A rant for the fool whining about not getting served at the bar selling cheap tacos. Did it ever cross your brain that maybe those crazy cheap tacos were meant to attract customers so that they will buy drinks? Could it be that’s why it occurs on what is normally a slow day for bars? It’s not a public service for hipsters. If you’re not going to drink and the bar is slammed, tip the bartender four or five bucks at the outset or be prepared to be ignored. And that goes for any busy bar, by the way. 

I’d like to give a rave out to the people that were standing behind my husband at Bi-Lo. Thank you so much for helping him out with the bill. You restored my faith in humanity.

Why does the City Council have meetings? To eat hors d’oeuvres.

Poverty in the richest nation on the planet is amoral, criminal and deliberate.

Uh, will it record this or how does this work? This is my first time.

I really had to pee.

This is a rant to all the a#!holes who ride motorcycles back and forth 3,000 times on 321 in Swansea on Sundays. We’re get it: You’re big boys and your big-boy bikes go “vroom, vroom.”

Yeah, this to Columbia City Council. This weekend I went to the Village at Sandhill. I ate, I shopped, I went to a movie. I spent a lot of money. But there’s one thing I didn’t spent any money on, and that’s a parking meter. Because there ain’t none.

Hey, this is the high guy with another random thought of the day: Which came first, calling a donkey an ass or calling your ass an ass?

The Columbia City Council is trying to get rid of Taboo Adult Superstore, who they gave a business license to. Why don’t the citizens get rid of Columbia City Council?

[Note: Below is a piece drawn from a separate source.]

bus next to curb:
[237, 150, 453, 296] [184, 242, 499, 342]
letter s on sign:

You text, you drive, you die.

This is a rant to all the bums who stand by the side of the highway with the signs that say, ”Will Work for Food.” Well, hell, isn’t that what everybody does? We all work for food. So what makes them any different from the rest of us?

Can anyone tell me what the speed limit is on 277 into Columbia? I know: It’s 55 to 60 mph. Surprised? Most people do 75 to 80 mph. Wrong!

I really love bacon and sausage. You should print that.

I asked my doctor for some medicinal marijuana for my glaucoma. He told me to move to Colorado. Yeah.